» **Exercise description**
Transcribe the data exactly, omitting whatever pictures it holds.

(Stored data)
*** Begin section ***

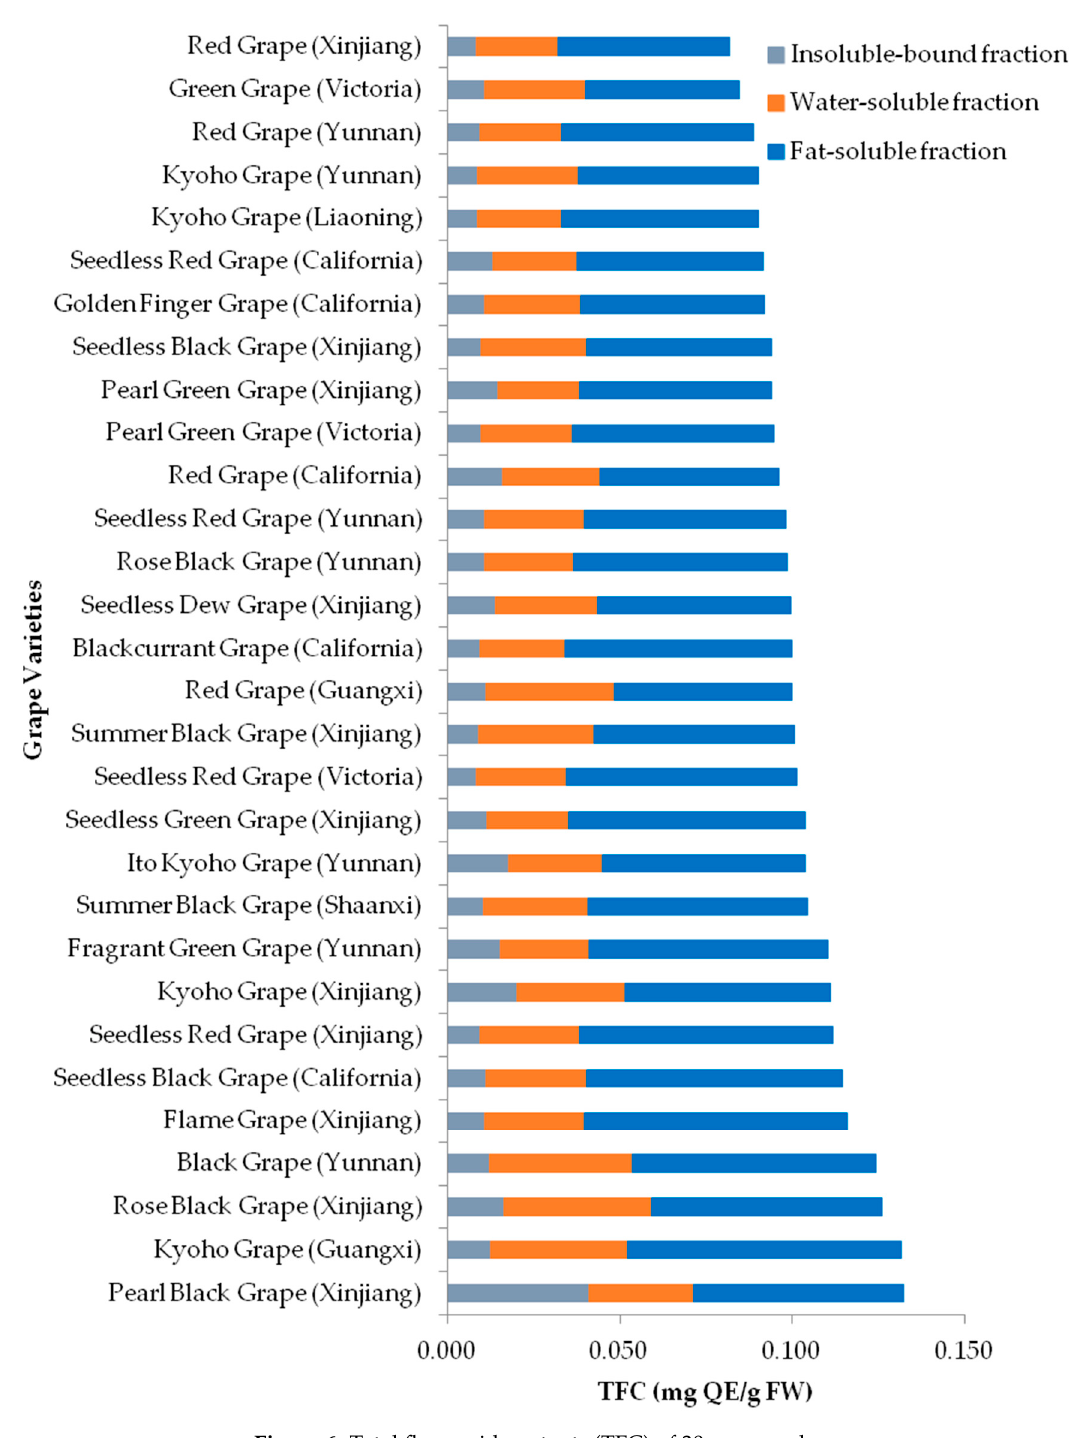
Figure 6. Total flavonoid contents (TFC) of 30 grape pulps.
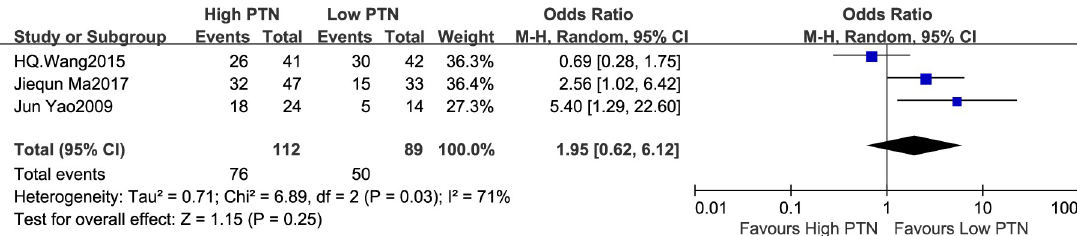
Fig 3. A forest plot for the association between the PTN expression levels with LNM. The LNM was not remarkably increased in the high PTN expression group compared with the low PTN expression group.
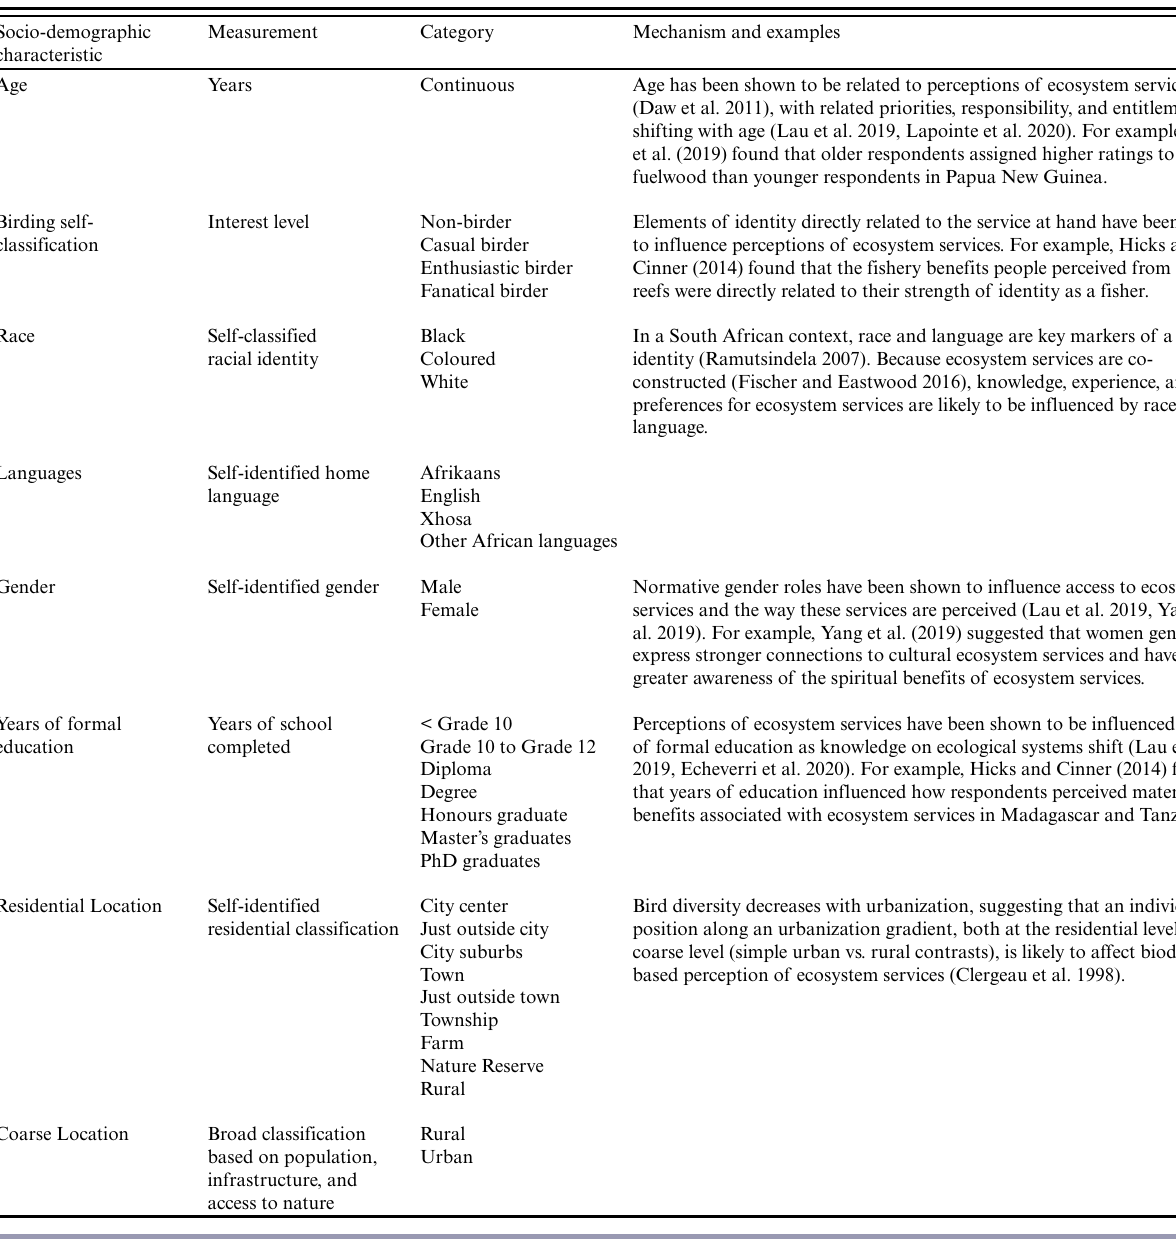
Table 1 . Socio-demographic characteristics of respondents, how they were measured, and how these characteristics might influence perception of ecosystem services, with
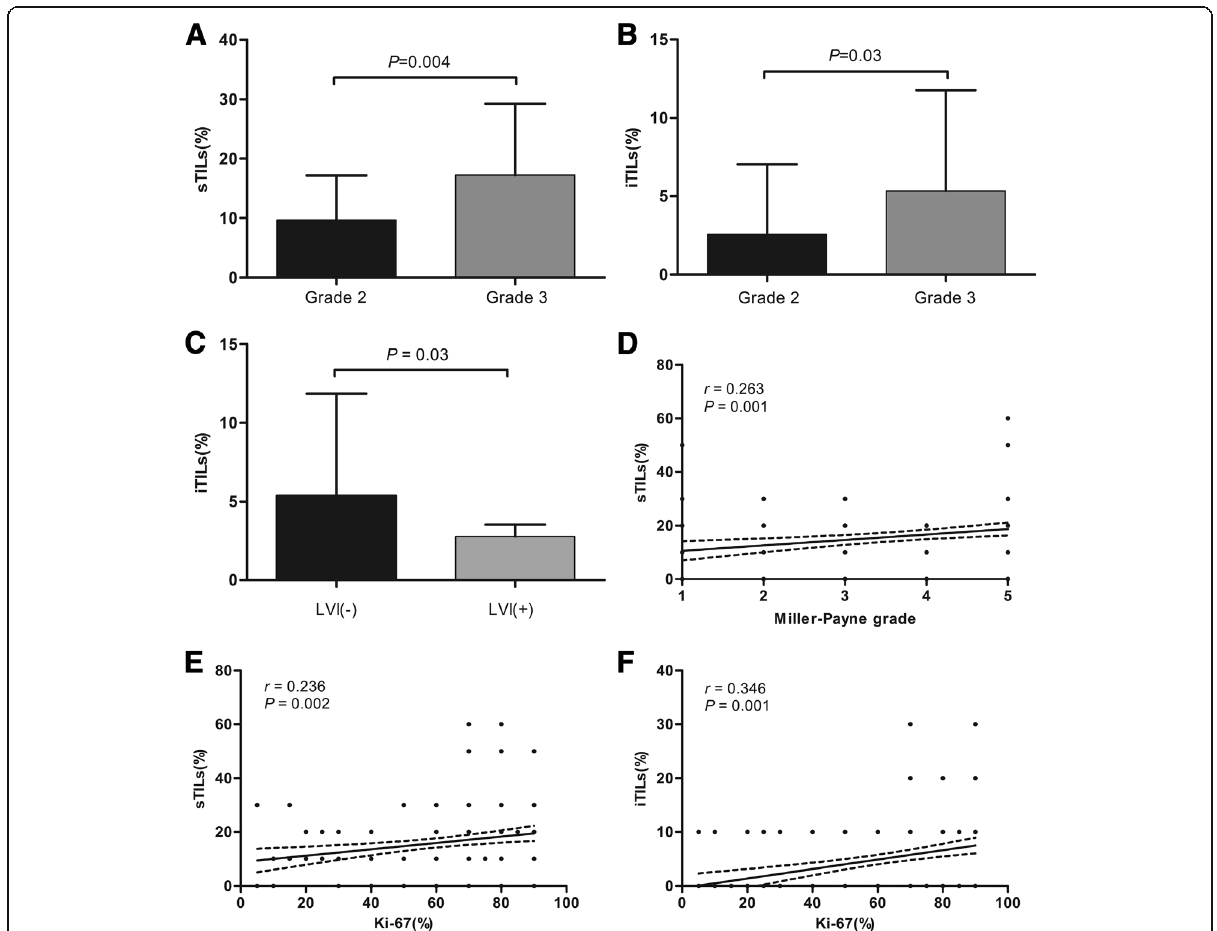
Fig. 2 The correlations of TILs with histological grade, LVI, Miller-Payne grade and Ki-67 index in TNBCs. Y axis represented the scores of TILs; X axis represented histological grade (2 or 3), LVI ( − /+), Miller-Payne grade (1 – 5) or Ki-67 index (%). a and b : Both sTILs and iTILs were positively associated with histological grade (sTILs: P = 0.004; iTILs: P = 0.03). c : ITILs were positively correlated with negative lymphovascular invasion ( P = 0.03). Dots corresponded to the scores of TILs and whiskers corresponded to its Standard Error. Red line corresponded to the mean scores of TILs. d: STILs was positively correlated with Miller-Payne grade ( r = 0.263, P = 0.001). e and f : STILs and iTILs scores were positively associated with Ki-67 index (sTILs: r = 0.236, P = 0.002; iTILs: r = 0.346, P = 0.001). LVI: lymphovascular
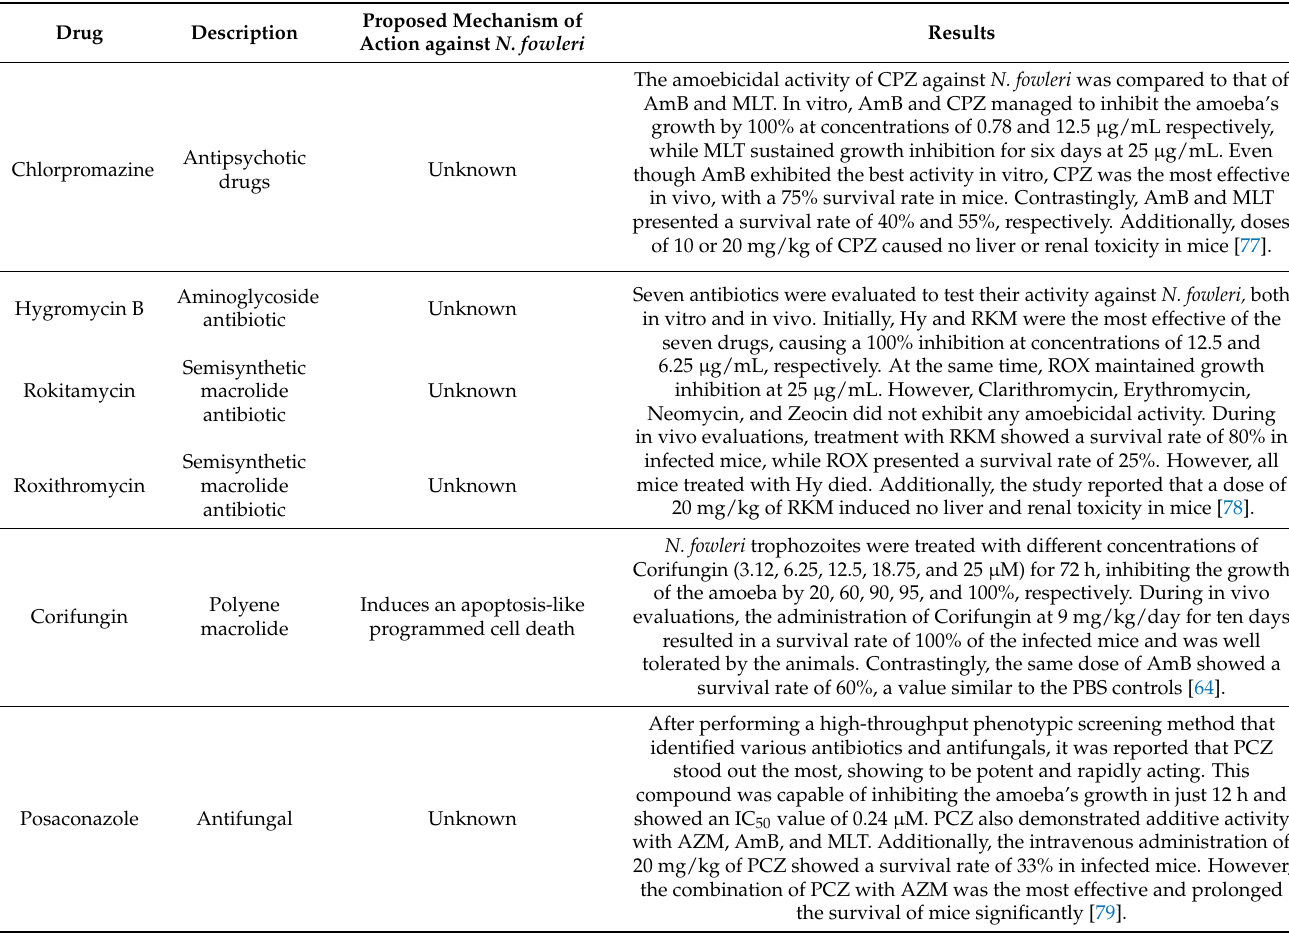
Table 2. Drugs being studied in vivo to determine their amoebicidal activity against N. fowleri .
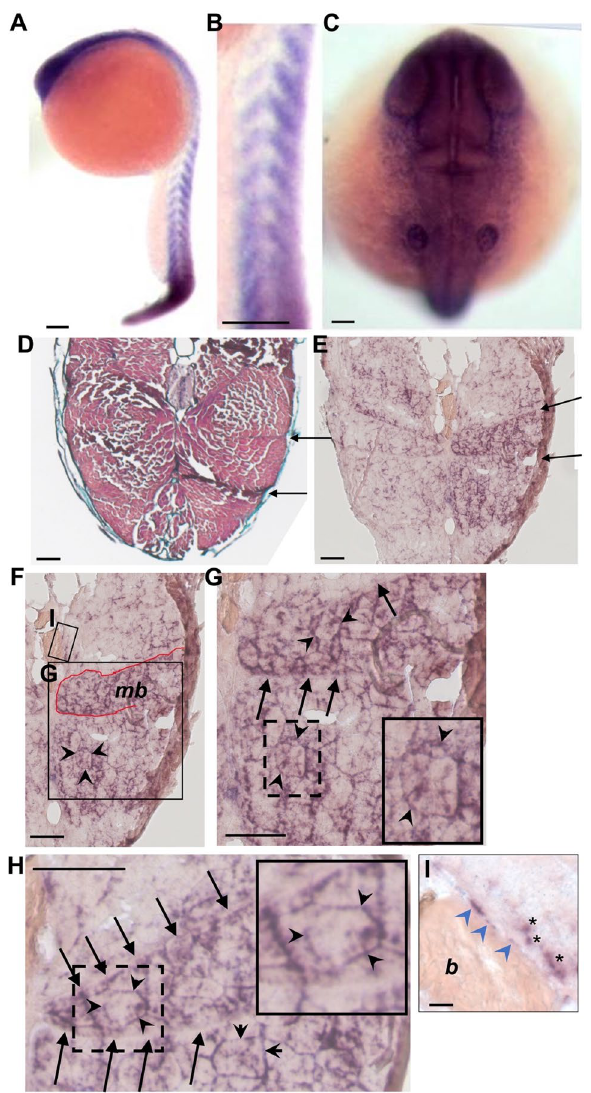
Figure 2. Expression of ppp2r3b in zebrafish. ( A–C ) In situ hybridisation showing expression of ppp2r3b at 24 hpf. High-power view showing expression in somites ( B ) and rostally ( C ). ( D ) Transverse section of 36 dpf zebrafish stained with Mallory’s trichrome. Arrows indicate examples of myosepta separating bundles of muscles fibres. ( E ) Similar section to ( D ) showing expression of ppp2r3b at 36 dpf. Arrows indicate myosepta that define muscle bundles outlined in red ( mb, F ). ( G , H ) Higher magnification images whereby arrows indicate myosepta, and arrowheads indicate staining around individual muscle fibres. Dashed boxes show the location of the insets which individual muscle fibres at higher magnification. ( I ) Inset from F showing mineralised bone ( b ) within vertebral centra showing expression of ppp2r3b in squamous chordoblast cells (arrowheads). Asterisks label individually staining cells of distinct morphology. Scale bars are 200 µm in ( A , B ); 40 µm in ( C ); 150 µm in ( D – H ); 12 µm in ( I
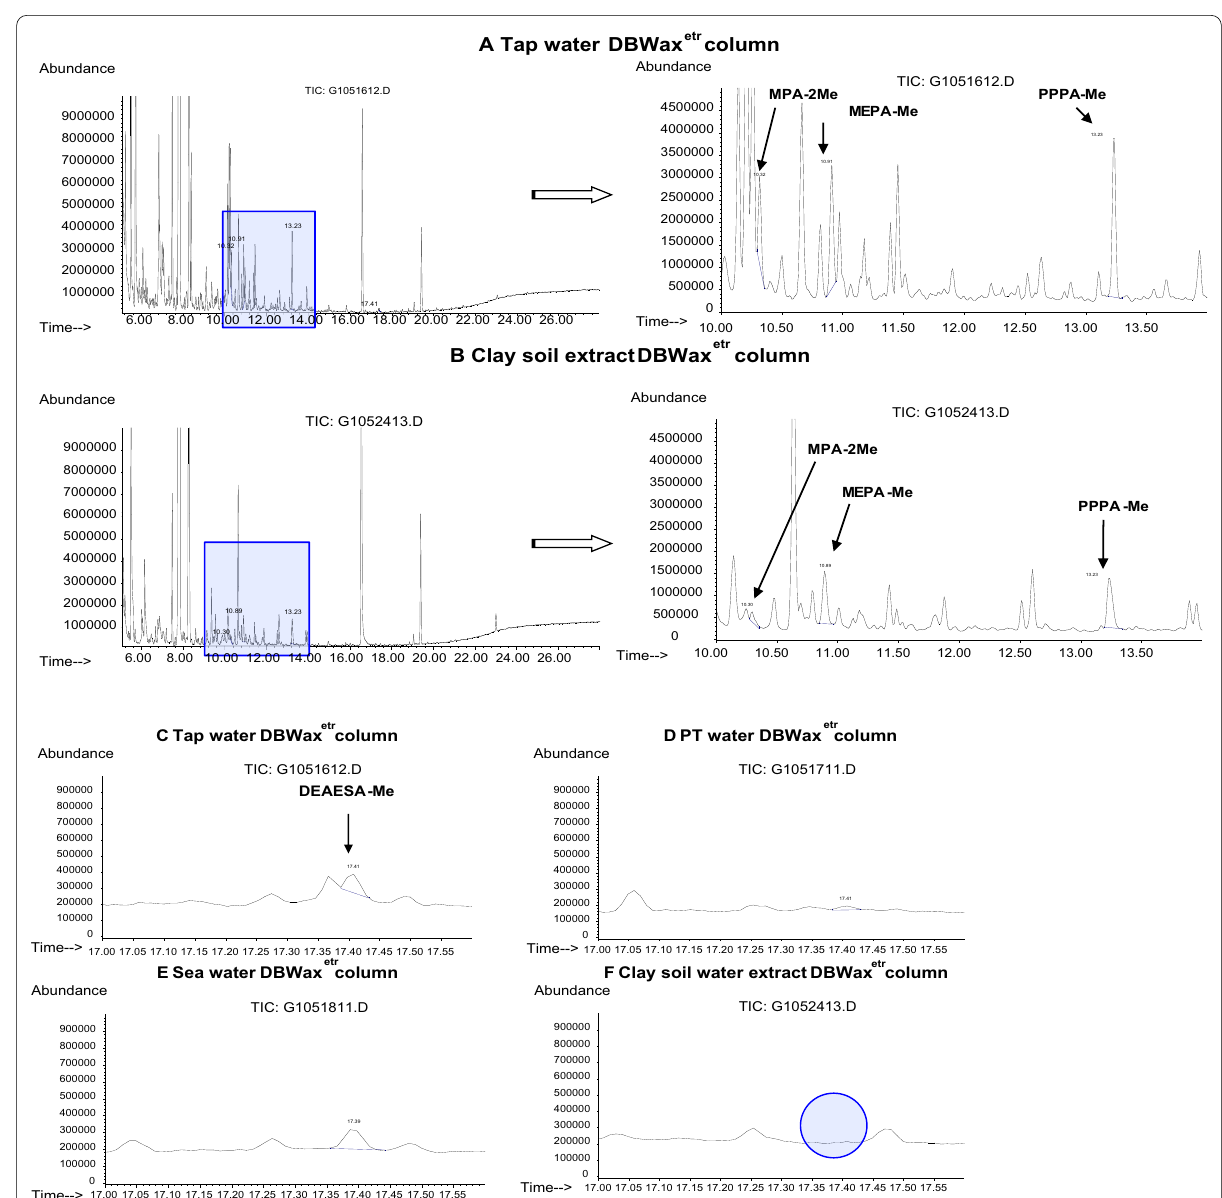
Fig. 5 GC–MS TICs of non‑cation‑exchanged water samples and clay extract. TMSDAM was used for methylation of a tap water sample ( A ) and a clay soil extract ( B ). Retention time window during which the DEAESA derivative elutes for a tap water sample ( C ), a PT water sample ( D ), a seawater sample ( E ) and a clay soil extract ( F ). A DBWaxetr column was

*** End section ***

» **Answer to this problem**
Figure 6. Total flavonoid contents (TFC) of 30 grape pulps.
Fig 3. A forest plot for the association between the PTN expression levels with LNM. The LNM was not remarkably increased in the high PTN expression group compared with the low PTN expression group.
Table 1 . Socio-demographic characteristics of respondents, how they were measured, and how these characteristics might influence perception of ecosystem services, with
Fig. 2 The correlations of TILs with histological grade, LVI, Miller-Payne grade and Ki-67 index in TNBCs. Y axis represented the scores of TILs; X axis represented histological grade (2 or 3), LVI ( − /+), Miller-Payne grade (1 – 5) or Ki-67 index (%). a and b : Both sTILs and iTILs were positively associated with histological grade (sTILs: P = 0.004; iTILs: P = 0.03). c : ITILs were positively correlated with negative lymphovascular invasion ( P = 0.03). Dots corresponded to the scores of TILs and whiskers corresponded to its Standard Error. Red line corresponded to the mean scores of TILs. d: STILs was positively correlated with Miller-Payne grade ( r = 0.263, P = 0.001). e and f : STILs and iTILs scores were positively associated with Ki-67 index (sTILs: r = 0.236, P = 0.002; iTILs: r = 0.346, P = 0.001). LVI: lymphovascular
Table 2. Drugs being studied in vivo to determine their amoebicidal activity against N. fowleri .
Figure 2. Expression of ppp2r3b in zebrafish. ( A–C ) In situ hybridisation showing expression of ppp2r3b at 24 hpf. High-power view showing expression in somites ( B ) and rostally ( C ). ( D ) Transverse section of 36 dpf zebrafish stained with Mallory’s trichrome. Arrows indicate examples of myosepta separating bundles of muscles fibres. ( E ) Similar section to ( D ) showing expression of ppp2r3b at 36 dpf. Arrows indicate myosepta that define muscle bundles outlined in red ( mb, F ). ( G , H ) Higher magnification images whereby arrows indicate myosepta, and arrowheads indicate staining around individual muscle fibres. Dashed boxes show the location of the insets which individual muscle fibres at higher magnification. ( I ) Inset from F showing mineralised bone ( b ) within vertebral centra showing expression of ppp2r3b in squamous chordoblast cells (arrowheads). Asterisks label individually staining cells of distinct morphology. Scale bars are 200 µm in ( A , B ); 40 µm in ( C ); 150 µm in ( D – H ); 12 µm in ( I
Fig. 5 GC–MS TICs of non‑cation‑exchanged water samples and clay extract. TMSDAM was used for methylation of a tap water sample ( A ) and a clay soil extract ( B ). Retention time window during which the DEAESA derivative elutes for a tap water sample ( C ), a PT water sample ( D ), a seawater sample ( E ) and a clay soil extract ( F ). A DBWaxetr column was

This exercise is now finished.